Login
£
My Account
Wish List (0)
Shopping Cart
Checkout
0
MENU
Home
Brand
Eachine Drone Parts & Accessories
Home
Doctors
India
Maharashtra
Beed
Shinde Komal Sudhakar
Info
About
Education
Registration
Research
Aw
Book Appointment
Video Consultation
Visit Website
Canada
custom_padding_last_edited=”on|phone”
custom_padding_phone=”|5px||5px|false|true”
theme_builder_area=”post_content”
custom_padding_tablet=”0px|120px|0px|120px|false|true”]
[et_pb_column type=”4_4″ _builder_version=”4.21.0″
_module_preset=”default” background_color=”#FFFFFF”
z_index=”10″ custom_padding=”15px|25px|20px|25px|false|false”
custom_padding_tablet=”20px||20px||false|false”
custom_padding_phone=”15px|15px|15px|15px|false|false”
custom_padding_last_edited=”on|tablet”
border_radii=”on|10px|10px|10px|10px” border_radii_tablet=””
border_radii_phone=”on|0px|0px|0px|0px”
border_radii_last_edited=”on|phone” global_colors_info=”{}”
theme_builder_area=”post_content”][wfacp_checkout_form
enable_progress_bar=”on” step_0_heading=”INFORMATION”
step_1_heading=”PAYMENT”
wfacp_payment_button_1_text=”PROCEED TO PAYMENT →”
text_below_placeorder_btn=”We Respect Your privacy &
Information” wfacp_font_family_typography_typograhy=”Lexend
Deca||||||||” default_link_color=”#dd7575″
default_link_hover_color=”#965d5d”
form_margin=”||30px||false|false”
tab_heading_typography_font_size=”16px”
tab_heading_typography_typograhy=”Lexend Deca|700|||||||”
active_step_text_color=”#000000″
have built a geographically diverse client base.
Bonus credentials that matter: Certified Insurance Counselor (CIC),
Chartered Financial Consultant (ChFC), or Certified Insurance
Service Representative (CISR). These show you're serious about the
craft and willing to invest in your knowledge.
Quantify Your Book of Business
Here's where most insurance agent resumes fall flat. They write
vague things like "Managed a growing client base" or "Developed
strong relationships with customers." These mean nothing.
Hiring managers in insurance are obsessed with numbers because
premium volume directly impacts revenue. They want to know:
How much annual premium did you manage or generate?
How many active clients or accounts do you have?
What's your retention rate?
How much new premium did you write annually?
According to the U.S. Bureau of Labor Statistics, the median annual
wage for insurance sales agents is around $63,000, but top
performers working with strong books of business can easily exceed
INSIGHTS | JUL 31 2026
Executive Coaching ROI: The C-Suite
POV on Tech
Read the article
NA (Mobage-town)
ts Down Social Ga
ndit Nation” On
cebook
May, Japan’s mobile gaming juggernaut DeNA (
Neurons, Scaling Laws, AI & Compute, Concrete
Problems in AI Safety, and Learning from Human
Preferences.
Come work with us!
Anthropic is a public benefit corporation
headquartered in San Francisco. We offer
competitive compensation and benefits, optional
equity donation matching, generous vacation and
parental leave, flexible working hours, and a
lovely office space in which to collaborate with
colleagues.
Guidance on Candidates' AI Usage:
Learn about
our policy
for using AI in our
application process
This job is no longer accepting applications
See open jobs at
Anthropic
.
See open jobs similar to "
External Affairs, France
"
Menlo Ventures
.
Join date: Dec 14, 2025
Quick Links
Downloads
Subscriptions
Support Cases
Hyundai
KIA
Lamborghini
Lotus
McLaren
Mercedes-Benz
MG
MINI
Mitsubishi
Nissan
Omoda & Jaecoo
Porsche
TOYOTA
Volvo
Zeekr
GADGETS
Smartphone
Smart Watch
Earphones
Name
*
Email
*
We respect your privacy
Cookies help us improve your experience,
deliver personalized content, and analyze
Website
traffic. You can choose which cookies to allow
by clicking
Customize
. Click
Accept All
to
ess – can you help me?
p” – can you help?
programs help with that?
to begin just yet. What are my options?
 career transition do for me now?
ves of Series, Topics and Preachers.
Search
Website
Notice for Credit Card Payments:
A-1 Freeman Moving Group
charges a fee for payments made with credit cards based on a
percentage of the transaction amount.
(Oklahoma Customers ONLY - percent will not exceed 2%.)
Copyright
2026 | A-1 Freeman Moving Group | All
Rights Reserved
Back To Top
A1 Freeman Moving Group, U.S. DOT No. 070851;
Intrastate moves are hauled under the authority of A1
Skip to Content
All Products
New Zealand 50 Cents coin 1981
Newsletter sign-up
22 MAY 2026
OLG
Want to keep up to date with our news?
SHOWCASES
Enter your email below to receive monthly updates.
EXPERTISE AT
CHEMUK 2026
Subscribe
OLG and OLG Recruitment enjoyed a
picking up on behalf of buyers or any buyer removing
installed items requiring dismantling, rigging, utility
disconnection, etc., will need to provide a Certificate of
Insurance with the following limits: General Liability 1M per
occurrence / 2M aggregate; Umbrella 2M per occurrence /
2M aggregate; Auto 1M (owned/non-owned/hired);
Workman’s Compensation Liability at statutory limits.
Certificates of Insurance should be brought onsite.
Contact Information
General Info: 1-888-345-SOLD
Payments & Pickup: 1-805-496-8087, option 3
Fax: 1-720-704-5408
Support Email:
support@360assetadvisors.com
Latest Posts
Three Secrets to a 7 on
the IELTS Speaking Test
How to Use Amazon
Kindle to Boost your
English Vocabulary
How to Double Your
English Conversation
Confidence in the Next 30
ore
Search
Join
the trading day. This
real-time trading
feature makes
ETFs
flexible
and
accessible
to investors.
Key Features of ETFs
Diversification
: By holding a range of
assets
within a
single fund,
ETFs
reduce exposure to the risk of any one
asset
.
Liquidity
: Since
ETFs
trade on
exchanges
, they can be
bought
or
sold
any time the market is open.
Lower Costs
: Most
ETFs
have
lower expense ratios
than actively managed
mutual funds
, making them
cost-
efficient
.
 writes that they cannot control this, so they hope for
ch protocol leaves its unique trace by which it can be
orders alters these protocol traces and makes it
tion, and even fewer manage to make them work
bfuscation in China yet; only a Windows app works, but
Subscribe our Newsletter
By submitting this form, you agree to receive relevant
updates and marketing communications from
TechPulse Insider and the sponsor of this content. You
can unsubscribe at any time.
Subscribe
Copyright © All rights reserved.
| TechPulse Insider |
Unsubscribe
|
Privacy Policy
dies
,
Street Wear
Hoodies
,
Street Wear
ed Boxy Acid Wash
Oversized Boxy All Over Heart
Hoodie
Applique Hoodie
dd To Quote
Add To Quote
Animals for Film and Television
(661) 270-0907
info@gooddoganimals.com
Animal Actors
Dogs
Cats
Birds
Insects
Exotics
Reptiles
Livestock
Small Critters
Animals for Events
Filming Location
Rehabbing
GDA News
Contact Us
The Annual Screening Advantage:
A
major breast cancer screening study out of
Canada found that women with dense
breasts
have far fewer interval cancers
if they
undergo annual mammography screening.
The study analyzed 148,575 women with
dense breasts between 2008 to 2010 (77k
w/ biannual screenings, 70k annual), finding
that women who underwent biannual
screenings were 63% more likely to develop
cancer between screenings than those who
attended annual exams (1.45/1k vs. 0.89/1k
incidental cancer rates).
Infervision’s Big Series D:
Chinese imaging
※
Could you retype exactly the lines above, starting at the line that contains "installed items requiring" and ending at the line that contains "Diversification", and nothing more?

SOLUTION BELOW —
installed items requiring dismantling, rigging, utility
disconnection, etc., will need to provide a Certificate of
Insurance with the following limits: General Liability 1M per
occurrence / 2M aggregate; Umbrella 2M per occurrence /
2M aggregate; Auto 1M (owned/non-owned/hired);
Workman’s Compensation Liability at statutory limits.
Certificates of Insurance should be brought onsite.
Contact Information
General Info: 1-888-345-SOLD
Payments & Pickup: 1-805-496-8087, option 3
Fax: 1-720-704-5408
Support Email:
support@360assetadvisors.com
Latest Posts
Three Secrets to a 7 on
the IELTS Speaking Test
How to Use Amazon
Kindle to Boost your
English Vocabulary
How to Double Your
English Conversation
Confidence in the Next 30
ore
Search
Join
the trading day. This
real-time trading
feature makes
ETFs
flexible
and
accessible
to investors.
Key Features of ETFs
Diversification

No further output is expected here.